Erfahrungen mit Asperger Syndrom?

Post by maria-rita » 27.11.2006, 23:52

Hallo,

ich bin gerade dabei, mich ein wenig kundig zu machen über das Asperger Syndrom.

Jetzt werden sich vielleicht einige fragen, was ist denn das?

Das Asperger Syndrom gehört geht irgendwie in die Richtung Autismus.

Mich hätte interessiert, ob jemand darüber irgend was weiss, selbst Erfahrungen gemacht hat oder sogar Leute kennt, wo bei einem Kind testen könnten, ob es dieses Asperer Syndrom hat.

Hintergrund ist der: Ich möchte gerne herausfinden ob meine Tochter dieses Syndrom hat. Sie hat Kontaktschwierigkeiten mit anderen Kindern, gerade in der Gruppe bzw. jetzt auch in der Schule.

Sie war von klein auf eigentlich ein Einzelgänger. Ich hatte ja gehofft, dass dies besser würde, aber es ist noch nicht so wie es sein sollte.

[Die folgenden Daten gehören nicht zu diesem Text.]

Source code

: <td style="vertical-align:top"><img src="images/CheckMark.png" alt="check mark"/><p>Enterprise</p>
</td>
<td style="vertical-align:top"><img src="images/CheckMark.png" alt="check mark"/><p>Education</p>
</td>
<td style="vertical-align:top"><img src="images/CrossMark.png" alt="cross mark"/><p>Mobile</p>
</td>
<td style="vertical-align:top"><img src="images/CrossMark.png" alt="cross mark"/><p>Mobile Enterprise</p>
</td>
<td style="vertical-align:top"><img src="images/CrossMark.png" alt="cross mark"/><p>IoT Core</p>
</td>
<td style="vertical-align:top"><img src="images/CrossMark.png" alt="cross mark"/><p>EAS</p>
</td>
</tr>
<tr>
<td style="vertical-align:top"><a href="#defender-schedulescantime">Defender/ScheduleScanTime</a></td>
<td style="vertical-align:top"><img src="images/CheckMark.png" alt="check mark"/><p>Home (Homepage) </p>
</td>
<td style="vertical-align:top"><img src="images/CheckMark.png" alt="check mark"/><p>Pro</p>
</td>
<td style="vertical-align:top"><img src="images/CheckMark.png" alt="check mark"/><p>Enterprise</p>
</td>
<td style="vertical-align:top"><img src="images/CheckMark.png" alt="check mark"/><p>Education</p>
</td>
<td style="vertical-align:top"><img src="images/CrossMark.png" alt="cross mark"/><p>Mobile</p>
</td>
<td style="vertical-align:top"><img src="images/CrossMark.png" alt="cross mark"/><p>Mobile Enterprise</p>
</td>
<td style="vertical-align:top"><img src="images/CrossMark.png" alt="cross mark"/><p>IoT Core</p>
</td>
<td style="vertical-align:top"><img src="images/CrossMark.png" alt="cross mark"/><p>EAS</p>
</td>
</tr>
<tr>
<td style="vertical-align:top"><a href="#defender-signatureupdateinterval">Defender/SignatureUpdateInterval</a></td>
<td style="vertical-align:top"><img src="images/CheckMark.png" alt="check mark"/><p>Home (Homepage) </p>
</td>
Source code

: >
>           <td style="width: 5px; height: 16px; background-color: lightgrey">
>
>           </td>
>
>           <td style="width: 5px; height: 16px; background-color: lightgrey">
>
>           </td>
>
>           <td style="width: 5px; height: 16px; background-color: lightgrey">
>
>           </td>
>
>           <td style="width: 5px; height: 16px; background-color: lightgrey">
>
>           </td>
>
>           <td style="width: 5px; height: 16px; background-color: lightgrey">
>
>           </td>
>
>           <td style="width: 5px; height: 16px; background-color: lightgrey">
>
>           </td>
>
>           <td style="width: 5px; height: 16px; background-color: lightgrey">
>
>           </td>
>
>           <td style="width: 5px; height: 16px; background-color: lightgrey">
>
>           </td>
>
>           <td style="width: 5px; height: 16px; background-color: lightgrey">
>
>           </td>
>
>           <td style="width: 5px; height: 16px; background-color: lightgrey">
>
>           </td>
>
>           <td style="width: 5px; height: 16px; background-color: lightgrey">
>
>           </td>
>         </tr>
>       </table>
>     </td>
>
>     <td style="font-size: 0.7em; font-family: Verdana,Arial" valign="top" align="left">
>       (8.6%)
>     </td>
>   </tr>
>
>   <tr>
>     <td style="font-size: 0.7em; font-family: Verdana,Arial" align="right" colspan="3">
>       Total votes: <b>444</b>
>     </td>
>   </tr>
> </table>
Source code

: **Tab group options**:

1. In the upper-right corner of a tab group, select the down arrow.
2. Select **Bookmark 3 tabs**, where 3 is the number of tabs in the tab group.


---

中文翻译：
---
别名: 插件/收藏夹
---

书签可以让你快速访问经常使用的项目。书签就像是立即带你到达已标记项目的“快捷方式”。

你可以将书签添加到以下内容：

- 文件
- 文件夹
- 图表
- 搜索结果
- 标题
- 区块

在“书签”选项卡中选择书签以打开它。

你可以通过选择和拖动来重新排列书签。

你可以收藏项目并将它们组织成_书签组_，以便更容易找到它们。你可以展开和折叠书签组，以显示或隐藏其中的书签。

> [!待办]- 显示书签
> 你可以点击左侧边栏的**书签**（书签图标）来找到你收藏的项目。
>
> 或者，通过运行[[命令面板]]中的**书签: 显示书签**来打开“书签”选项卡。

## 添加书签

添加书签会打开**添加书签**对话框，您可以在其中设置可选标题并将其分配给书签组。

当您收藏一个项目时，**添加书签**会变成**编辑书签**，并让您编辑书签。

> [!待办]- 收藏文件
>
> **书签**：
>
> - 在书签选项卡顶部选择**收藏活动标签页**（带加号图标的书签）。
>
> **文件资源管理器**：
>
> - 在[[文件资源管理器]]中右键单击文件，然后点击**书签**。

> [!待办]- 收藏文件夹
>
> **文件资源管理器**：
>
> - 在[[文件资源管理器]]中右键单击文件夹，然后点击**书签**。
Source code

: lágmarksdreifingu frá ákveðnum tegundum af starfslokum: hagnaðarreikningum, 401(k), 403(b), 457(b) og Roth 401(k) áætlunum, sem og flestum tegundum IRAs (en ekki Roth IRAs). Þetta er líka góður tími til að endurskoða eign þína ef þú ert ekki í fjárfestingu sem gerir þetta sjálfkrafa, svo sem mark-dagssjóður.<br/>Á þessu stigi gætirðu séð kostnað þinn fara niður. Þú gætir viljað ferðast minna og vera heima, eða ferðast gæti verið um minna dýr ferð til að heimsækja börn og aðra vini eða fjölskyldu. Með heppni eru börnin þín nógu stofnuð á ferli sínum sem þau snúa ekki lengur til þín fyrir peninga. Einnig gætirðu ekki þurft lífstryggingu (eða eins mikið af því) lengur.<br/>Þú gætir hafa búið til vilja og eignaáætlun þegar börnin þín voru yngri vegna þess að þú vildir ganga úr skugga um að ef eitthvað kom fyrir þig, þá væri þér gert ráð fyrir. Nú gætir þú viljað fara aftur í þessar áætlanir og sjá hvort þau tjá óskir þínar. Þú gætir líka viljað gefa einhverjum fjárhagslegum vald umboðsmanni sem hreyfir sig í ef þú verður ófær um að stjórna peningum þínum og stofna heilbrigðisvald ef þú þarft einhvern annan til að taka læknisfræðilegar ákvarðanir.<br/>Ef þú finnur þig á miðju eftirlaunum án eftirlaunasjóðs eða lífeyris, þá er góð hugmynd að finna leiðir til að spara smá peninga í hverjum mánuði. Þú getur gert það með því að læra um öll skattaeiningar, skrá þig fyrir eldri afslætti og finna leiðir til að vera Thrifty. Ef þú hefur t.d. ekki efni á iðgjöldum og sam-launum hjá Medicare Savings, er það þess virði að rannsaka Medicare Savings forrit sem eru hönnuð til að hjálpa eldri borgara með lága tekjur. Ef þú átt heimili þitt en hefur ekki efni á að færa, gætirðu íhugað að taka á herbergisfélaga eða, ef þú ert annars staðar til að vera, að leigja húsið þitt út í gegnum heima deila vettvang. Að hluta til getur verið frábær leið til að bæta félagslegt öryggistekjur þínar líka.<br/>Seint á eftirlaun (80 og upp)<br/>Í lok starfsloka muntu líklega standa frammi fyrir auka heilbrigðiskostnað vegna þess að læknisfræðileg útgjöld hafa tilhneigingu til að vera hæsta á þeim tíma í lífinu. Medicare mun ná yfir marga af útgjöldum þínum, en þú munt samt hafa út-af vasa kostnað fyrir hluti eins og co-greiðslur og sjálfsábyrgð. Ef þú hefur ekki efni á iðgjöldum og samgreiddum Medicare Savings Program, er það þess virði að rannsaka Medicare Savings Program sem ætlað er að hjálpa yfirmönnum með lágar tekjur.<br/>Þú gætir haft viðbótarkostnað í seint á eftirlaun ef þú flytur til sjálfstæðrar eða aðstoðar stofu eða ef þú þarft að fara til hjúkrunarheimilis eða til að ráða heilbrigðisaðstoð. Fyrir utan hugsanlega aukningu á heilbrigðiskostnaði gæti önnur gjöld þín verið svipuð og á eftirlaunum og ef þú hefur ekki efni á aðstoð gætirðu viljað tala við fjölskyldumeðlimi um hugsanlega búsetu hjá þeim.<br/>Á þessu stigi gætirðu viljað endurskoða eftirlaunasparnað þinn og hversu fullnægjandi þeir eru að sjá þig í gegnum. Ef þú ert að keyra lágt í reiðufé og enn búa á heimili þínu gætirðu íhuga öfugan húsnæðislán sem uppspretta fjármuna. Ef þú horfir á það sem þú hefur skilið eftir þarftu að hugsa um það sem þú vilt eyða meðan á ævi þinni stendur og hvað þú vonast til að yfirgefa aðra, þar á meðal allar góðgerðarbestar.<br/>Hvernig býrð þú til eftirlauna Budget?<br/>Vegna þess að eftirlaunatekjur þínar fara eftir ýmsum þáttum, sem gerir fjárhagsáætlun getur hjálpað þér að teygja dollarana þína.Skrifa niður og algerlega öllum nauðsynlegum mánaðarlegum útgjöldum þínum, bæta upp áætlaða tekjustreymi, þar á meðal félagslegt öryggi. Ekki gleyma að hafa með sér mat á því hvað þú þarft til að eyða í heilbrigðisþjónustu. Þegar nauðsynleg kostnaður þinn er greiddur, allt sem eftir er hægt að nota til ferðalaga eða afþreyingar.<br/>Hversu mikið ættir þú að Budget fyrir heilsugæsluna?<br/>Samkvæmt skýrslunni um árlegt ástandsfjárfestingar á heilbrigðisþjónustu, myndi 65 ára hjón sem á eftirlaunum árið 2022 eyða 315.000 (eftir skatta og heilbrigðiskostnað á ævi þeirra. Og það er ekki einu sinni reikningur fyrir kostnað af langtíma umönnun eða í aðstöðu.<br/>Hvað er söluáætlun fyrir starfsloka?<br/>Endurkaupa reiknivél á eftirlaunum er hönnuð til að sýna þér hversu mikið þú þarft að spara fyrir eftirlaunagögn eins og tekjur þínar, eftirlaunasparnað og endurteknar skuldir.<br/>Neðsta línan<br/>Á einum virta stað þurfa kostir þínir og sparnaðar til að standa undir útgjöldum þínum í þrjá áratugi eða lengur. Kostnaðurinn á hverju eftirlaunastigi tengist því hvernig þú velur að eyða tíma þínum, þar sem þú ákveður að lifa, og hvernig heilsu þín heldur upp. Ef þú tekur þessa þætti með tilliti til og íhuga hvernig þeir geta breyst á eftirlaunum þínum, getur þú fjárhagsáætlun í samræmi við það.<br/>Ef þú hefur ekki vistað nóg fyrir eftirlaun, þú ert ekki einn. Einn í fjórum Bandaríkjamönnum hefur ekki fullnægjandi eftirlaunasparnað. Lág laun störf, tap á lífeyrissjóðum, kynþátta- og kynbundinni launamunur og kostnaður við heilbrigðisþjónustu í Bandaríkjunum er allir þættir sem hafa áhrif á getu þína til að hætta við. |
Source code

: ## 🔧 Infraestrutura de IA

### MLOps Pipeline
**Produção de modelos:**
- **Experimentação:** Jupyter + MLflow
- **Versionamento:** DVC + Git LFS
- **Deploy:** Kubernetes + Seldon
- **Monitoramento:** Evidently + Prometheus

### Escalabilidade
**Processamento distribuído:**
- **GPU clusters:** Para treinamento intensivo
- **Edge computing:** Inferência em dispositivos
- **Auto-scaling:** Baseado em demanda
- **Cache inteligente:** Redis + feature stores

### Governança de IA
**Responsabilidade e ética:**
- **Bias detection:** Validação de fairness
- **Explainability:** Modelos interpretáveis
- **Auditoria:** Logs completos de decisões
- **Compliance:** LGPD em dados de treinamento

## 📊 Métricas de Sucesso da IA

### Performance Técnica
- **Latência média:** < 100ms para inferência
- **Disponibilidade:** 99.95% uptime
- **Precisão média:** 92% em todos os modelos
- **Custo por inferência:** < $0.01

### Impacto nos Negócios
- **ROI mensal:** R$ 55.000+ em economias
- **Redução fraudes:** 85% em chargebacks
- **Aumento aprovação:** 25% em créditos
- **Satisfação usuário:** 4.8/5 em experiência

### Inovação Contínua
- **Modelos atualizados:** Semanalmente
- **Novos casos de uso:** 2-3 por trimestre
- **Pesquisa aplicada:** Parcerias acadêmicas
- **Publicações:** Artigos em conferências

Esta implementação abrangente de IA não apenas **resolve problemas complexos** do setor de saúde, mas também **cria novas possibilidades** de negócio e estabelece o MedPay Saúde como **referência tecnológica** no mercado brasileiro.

Auch mit der Motorik (Fein- und Grobmotorik) hat sie nach drei Jahren Therapie immer noch Schwierigkeiten.

Meine Tochter ist jetzt 6 Jahre alt.

Es wäre toll, wenn jemand von Euch zufälligerweise mir da mit sonstigen Infos, Erfahrungsberichten weiterhelfen könnte.

Viele herzliche Grüße

Marita

bienchen

Post by bienchen » 28.11.2006, 07:27

Hallo maria-rita

Ich würde meine Tochter erst mal testen lassen.
Spekulationen über die Diagnose bringen dich nicht weiter.
Schon mal was von selektivem Mutismus gehört? Es könnte auch in die Richtung gehen. Ist aber auch nur reine Spekulation und so ließe sich das mit Sicherheit fortführen, also erst mal abklären, was dahinter steckt.
Ich habe/hatte ein ähnliches Problem mit meiner Tochter.

Mein Weg führte mich zur Familienberatungsstelle der Stadt und dort wurde mir empfohlen zu einem Kinderpsychologe zu gehen.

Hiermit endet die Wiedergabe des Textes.